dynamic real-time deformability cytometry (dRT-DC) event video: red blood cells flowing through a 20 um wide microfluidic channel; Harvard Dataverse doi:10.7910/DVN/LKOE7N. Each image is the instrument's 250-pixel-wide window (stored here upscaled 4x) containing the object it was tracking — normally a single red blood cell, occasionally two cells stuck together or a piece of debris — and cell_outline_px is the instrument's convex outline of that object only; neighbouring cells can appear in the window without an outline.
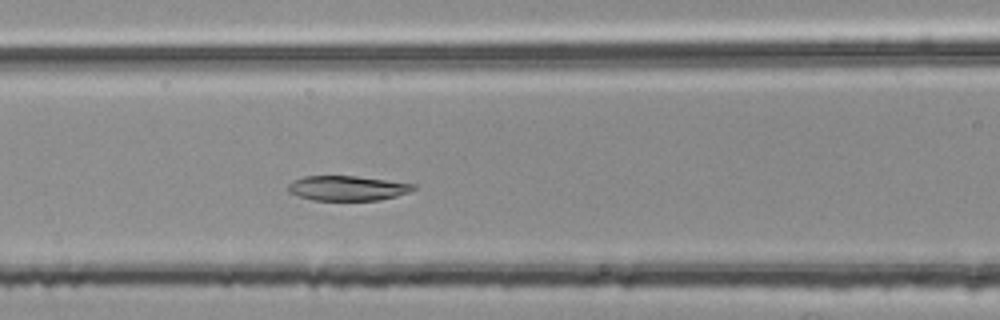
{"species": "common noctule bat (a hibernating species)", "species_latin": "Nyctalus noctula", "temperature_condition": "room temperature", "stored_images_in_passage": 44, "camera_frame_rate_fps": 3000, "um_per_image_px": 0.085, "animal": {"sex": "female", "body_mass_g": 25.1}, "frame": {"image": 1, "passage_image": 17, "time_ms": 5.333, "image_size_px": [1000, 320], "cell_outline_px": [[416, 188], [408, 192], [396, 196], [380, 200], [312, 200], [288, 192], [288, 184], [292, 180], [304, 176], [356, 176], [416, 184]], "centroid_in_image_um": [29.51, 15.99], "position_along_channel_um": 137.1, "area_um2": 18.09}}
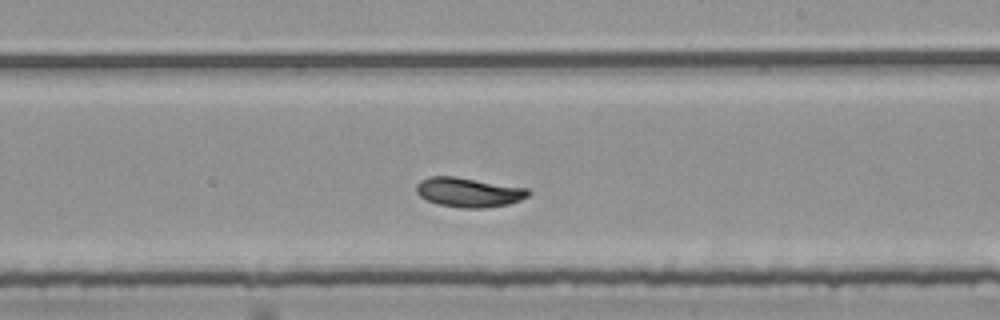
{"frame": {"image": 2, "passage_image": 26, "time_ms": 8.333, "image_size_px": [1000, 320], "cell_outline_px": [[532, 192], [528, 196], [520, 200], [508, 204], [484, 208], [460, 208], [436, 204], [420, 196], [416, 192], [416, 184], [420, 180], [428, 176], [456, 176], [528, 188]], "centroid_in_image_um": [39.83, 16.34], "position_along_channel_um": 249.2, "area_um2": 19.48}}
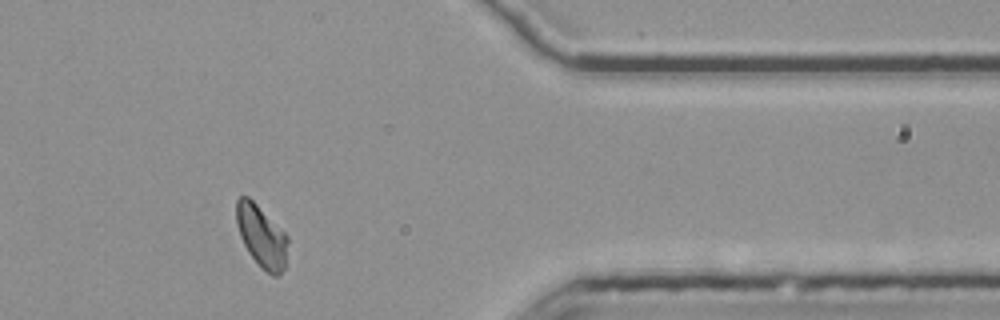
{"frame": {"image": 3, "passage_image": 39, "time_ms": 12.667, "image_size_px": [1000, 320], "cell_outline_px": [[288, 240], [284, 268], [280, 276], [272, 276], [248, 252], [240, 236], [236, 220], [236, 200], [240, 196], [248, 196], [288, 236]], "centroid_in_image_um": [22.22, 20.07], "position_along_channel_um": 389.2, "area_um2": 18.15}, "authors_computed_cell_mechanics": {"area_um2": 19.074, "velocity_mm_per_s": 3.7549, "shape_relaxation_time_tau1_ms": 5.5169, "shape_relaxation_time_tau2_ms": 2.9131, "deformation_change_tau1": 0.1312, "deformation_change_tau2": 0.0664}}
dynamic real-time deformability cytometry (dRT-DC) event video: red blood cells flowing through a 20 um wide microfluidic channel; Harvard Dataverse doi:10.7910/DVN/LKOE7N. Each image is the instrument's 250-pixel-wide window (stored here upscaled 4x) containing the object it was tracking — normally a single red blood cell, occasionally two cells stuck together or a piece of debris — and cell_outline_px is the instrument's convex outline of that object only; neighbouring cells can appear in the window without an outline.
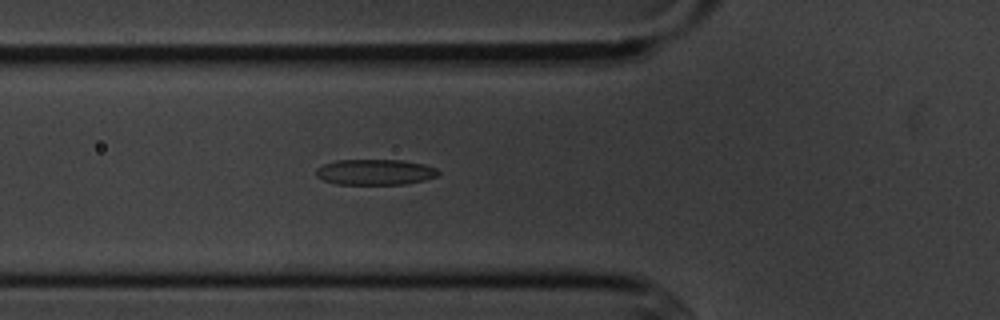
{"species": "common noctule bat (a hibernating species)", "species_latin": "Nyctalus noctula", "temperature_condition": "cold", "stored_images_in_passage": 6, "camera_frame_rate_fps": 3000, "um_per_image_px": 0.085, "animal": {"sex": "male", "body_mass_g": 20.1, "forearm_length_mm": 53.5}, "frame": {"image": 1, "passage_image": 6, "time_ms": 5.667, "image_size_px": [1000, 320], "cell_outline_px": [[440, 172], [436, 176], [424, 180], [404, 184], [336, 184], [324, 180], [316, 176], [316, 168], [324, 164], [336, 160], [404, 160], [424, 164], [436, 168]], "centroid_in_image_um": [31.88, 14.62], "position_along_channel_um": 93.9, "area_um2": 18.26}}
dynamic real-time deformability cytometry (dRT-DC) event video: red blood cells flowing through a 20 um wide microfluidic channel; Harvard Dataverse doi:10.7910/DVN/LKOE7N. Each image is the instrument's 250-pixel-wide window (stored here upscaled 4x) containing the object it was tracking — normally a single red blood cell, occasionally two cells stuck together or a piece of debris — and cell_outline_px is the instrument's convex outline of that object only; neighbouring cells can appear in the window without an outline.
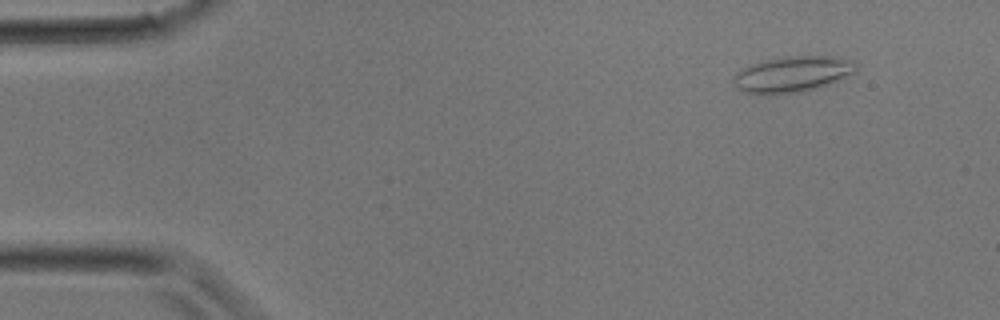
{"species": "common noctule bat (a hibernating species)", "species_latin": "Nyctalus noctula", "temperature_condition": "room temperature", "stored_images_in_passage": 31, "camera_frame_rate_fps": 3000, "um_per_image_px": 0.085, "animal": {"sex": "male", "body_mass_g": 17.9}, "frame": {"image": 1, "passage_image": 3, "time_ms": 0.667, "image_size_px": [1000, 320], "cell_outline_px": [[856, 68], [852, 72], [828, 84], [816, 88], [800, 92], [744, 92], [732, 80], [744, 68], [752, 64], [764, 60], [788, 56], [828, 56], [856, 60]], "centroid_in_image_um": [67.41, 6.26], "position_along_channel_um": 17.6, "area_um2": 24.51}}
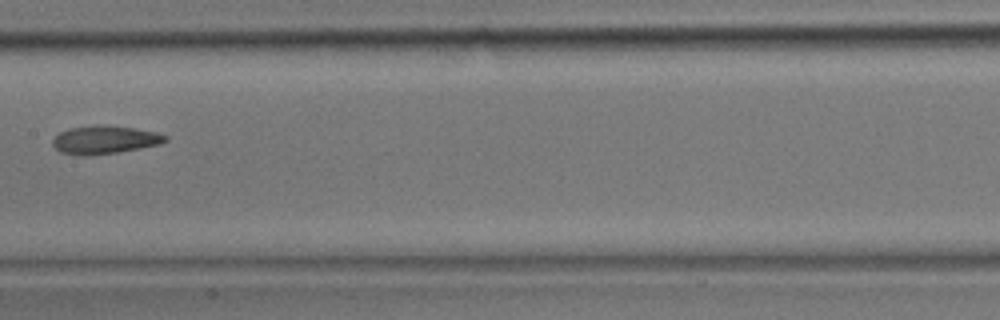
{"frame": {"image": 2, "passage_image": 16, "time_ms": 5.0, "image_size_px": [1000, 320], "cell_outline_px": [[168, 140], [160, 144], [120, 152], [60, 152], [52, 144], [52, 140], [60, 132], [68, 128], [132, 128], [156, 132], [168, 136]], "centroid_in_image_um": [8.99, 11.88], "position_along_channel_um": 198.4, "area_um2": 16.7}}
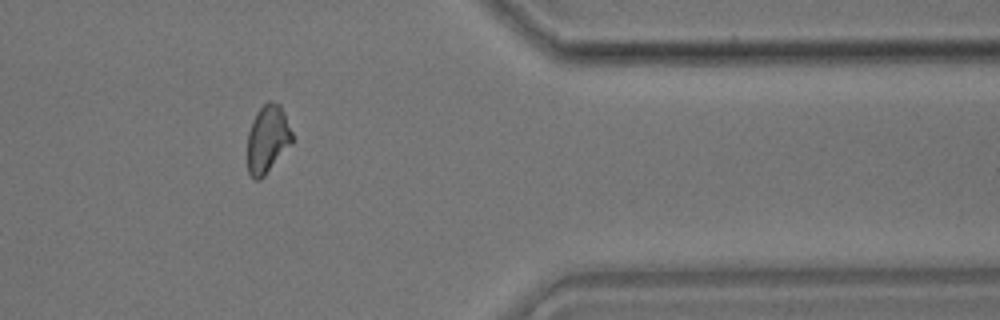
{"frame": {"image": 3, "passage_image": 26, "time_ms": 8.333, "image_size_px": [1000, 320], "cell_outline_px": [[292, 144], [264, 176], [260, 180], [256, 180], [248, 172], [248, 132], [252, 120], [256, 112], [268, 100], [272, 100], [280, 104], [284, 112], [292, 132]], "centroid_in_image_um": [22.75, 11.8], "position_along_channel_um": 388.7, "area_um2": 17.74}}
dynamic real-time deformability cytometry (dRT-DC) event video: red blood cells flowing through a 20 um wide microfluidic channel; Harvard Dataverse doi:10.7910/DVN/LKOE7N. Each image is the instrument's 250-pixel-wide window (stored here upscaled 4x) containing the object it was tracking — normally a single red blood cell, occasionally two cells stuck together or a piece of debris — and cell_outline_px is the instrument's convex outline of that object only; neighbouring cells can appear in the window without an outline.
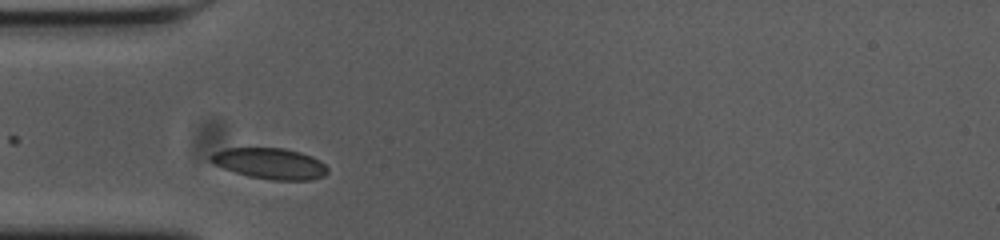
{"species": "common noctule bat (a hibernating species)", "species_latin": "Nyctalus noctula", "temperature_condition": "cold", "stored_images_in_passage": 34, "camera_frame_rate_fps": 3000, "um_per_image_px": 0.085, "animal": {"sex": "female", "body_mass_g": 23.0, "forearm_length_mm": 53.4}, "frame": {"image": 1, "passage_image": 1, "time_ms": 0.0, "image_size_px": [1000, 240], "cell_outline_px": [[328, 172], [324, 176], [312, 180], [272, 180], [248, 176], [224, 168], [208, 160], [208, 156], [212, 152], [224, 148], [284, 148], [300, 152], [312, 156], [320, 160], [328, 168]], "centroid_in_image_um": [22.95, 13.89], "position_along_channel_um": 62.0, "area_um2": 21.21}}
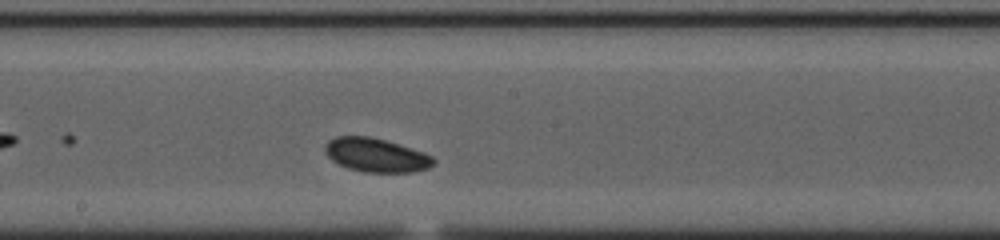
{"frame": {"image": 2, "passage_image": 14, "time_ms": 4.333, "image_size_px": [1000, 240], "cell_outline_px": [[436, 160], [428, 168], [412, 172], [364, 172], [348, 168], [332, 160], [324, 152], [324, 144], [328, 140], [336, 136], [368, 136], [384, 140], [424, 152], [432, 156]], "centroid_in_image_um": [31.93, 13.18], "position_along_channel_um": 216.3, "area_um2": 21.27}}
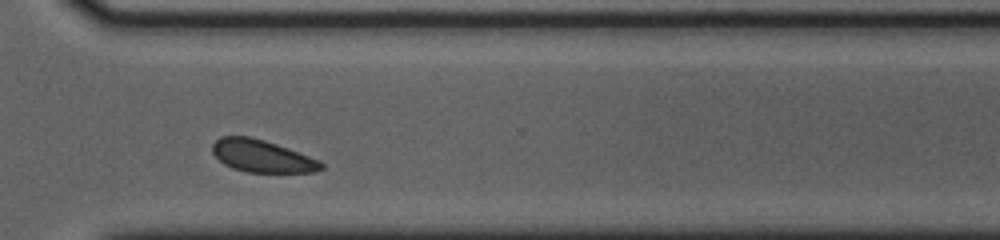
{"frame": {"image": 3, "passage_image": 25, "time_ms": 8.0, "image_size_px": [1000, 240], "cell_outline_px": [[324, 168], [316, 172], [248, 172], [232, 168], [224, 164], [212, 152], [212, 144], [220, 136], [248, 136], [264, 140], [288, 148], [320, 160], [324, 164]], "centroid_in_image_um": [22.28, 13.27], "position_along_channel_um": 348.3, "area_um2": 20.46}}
-.-.-
• [The problem] Print out the lines exactly, skipping any picture.

• [Written response]
dynamic real-time deformability cytometry (dRT-DC) event video: red blood cells flowing through a 20 um wide microfluidic channel; Harvard Dataverse doi:10.7910/DVN/LKOE7N. Each image is the instrument's 250-pixel-wide window (stored here upscaled 4x) containing the object it was tracking — normally a single red blood cell, occasionally two cells stuck together or a piece of debris — and cell_outline_px is the instrument's convex outline of that object only; neighbouring cells can appear in the window without an outline.
{"species": "common noctule bat (a hibernating species)", "species_latin": "Nyctalus noctula", "temperature_condition": "room temperature", "stored_images_in_passage": 44, "camera_frame_rate_fps": 3000, "um_per_image_px": 0.085, "animal": {"sex": "female", "body_mass_g": 25.1}, "frame": {"image": 1, "passage_image": 17, "time_ms": 5.333, "image_size_px": [1000, 320], "cell_outline_px": [[416, 188], [408, 192], [396, 196], [380, 200], [312, 200], [288, 192], [288, 184], [292, 180], [304, 176], [356, 176], [416, 184]], "centroid_in_image_um": [29.51, 15.99], "position_along_channel_um": 137.1, "area_um2": 18.09}}
{"frame": {"image": 2, "passage_image": 26, "time_ms": 8.333, "image_size_px": [1000, 320], "cell_outline_px": [[532, 192], [528, 196], [520, 200], [508, 204], [484, 208], [460, 208], [436, 204], [420, 196], [416, 192], [416, 184], [420, 180], [428, 176], [456, 176], [528, 188]], "centroid_in_image_um": [39.83, 16.34], "position_along_channel_um": 249.2, "area_um2": 19.48}}
{"frame": {"image": 3, "passage_image": 39, "time_ms": 12.667, "image_size_px": [1000, 320], "cell_outline_px": [[288, 240], [284, 268], [280, 276], [272, 276], [248, 252], [240, 236], [236, 220], [236, 200], [240, 196], [248, 196], [288, 236]], "centroid_in_image_um": [22.22, 20.07], "position_along_channel_um": 389.2, "area_um2": 18.15}, "authors_computed_cell_mechanics": {"area_um2": 19.074, "velocity_mm_per_s": 3.7549, "shape_relaxation_time_tau1_ms": 5.5169, "shape_relaxation_time_tau2_ms": 2.9131, "deformation_change_tau1": 0.1312, "deformation_change_tau2": 0.0664}}
dynamic real-time deformability cytometry (dRT-DC) event video: red blood cells flowing through a 20 um wide microfluidic channel; Harvard Dataverse doi:10.7910/DVN/LKOE7N. Each image is the instrument's 250-pixel-wide window (stored here upscaled 4x) containing the object it was tracking — normally a single red blood cell, occasionally two cells stuck together or a piece of debris — and cell_outline_px is the instrument's convex outline of that object only; neighbouring cells can appear in the window without an outline.
{"species": "common noctule bat (a hibernating species)", "species_latin": "Nyctalus noctula", "temperature_condition": "cold", "stored_images_in_passage": 6, "camera_frame_rate_fps": 3000, "um_per_image_px": 0.085, "animal": {"sex": "male", "body_mass_g": 20.1, "forearm_length_mm": 53.5}, "frame": {"image": 1, "passage_image": 6, "time_ms": 5.667, "image_size_px": [1000, 320], "cell_outline_px": [[440, 172], [436, 176], [424, 180], [404, 184], [336, 184], [324, 180], [316, 176], [316, 168], [324, 164], [336, 160], [404, 160], [424, 164], [436, 168]], "centroid_in_image_um": [31.88, 14.62], "position_along_channel_um": 93.9, "area_um2": 18.26}}
dynamic real-time deformability cytometry (dRT-DC) event video: red blood cells flowing through a 20 um wide microfluidic channel; Harvard Dataverse doi:10.7910/DVN/LKOE7N. Each image is the instrument's 250-pixel-wide window (stored here upscaled 4x) containing the object it was tracking — normally a single red blood cell, occasionally two cells stuck together or a piece of debris — and cell_outline_px is the instrument's convex outline of that object only; neighbouring cells can appear in the window without an outline.
{"species": "common noctule bat (a hibernating species)", "species_latin": "Nyctalus noctula", "temperature_condition": "room temperature", "stored_images_in_passage": 31, "camera_frame_rate_fps": 3000, "um_per_image_px": 0.085, "animal": {"sex": "male", "body_mass_g": 17.9}, "frame": {"image": 1, "passage_image": 3, "time_ms": 0.667, "image_size_px": [1000, 320], "cell_outline_px": [[856, 68], [852, 72], [828, 84], [816, 88], [800, 92], [744, 92], [732, 80], [744, 68], [752, 64], [764, 60], [788, 56], [828, 56], [856, 60]], "centroid_in_image_um": [67.41, 6.26], "position_along_channel_um": 17.6, "area_um2": 24.51}}
{"frame": {"image": 2, "passage_image": 16, "time_ms": 5.0, "image_size_px": [1000, 320], "cell_outline_px": [[168, 140], [160, 144], [120, 152], [60, 152], [52, 144], [52, 140], [60, 132], [68, 128], [132, 128], [156, 132], [168, 136]], "centroid_in_image_um": [8.99, 11.88], "position_along_channel_um": 198.4, "area_um2": 16.7}}
{"frame": {"image": 3, "passage_image": 26, "time_ms": 8.333, "image_size_px": [1000, 320], "cell_outline_px": [[292, 144], [264, 176], [260, 180], [256, 180], [248, 172], [248, 132], [252, 120], [256, 112], [268, 100], [272, 100], [280, 104], [284, 112], [292, 132]], "centroid_in_image_um": [22.75, 11.8], "position_along_channel_um": 388.7, "area_um2": 17.74}}
dynamic real-time deformability cytometry (dRT-DC) event video: red blood cells flowing through a 20 um wide microfluidic channel; Harvard Dataverse doi:10.7910/DVN/LKOE7N. Each image is the instrument's 250-pixel-wide window (stored here upscaled 4x) containing the object it was tracking — normally a single red blood cell, occasionally two cells stuck together or a piece of debris — and cell_outline_px is the instrument's convex outline of that object only; neighbouring cells can appear in the window without an outline.
{"species": "common noctule bat (a hibernating species)", "species_latin": "Nyctalus noctula", "temperature_condition": "cold", "stored_images_in_passage": 34, "camera_frame_rate_fps": 3000, "um_per_image_px": 0.085, "animal": {"sex": "female", "body_mass_g": 23.0, "forearm_length_mm": 53.4}, "frame": {"image": 1, "passage_image": 1, "time_ms": 0.0, "image_size_px": [1000, 240], "cell_outline_px": [[328, 172], [324, 176], [312, 180], [272, 180], [248, 176], [224, 168], [208, 160], [208, 156], [212, 152], [224, 148], [284, 148], [300, 152], [312, 156], [320, 160], [328, 168]], "centroid_in_image_um": [22.95, 13.89], "position_along_channel_um": 62.0, "area_um2": 21.21}}
{"frame": {"image": 2, "passage_image": 14, "time_ms": 4.333, "image_size_px": [1000, 240], "cell_outline_px": [[436, 160], [428, 168], [412, 172], [364, 172], [348, 168], [332, 160], [324, 152], [324, 144], [328, 140], [336, 136], [368, 136], [384, 140], [424, 152], [432, 156]], "centroid_in_image_um": [31.93, 13.18], "position_along_channel_um": 216.3, "area_um2": 21.27}}
{"frame": {"image": 3, "passage_image": 25, "time_ms": 8.0, "image_size_px": [1000, 240], "cell_outline_px": [[324, 168], [316, 172], [248, 172], [232, 168], [224, 164], [212, 152], [212, 144], [220, 136], [248, 136], [264, 140], [288, 148], [320, 160], [324, 164]], "centroid_in_image_um": [22.28, 13.27], "position_along_channel_um": 348.3, "area_um2": 20.46}}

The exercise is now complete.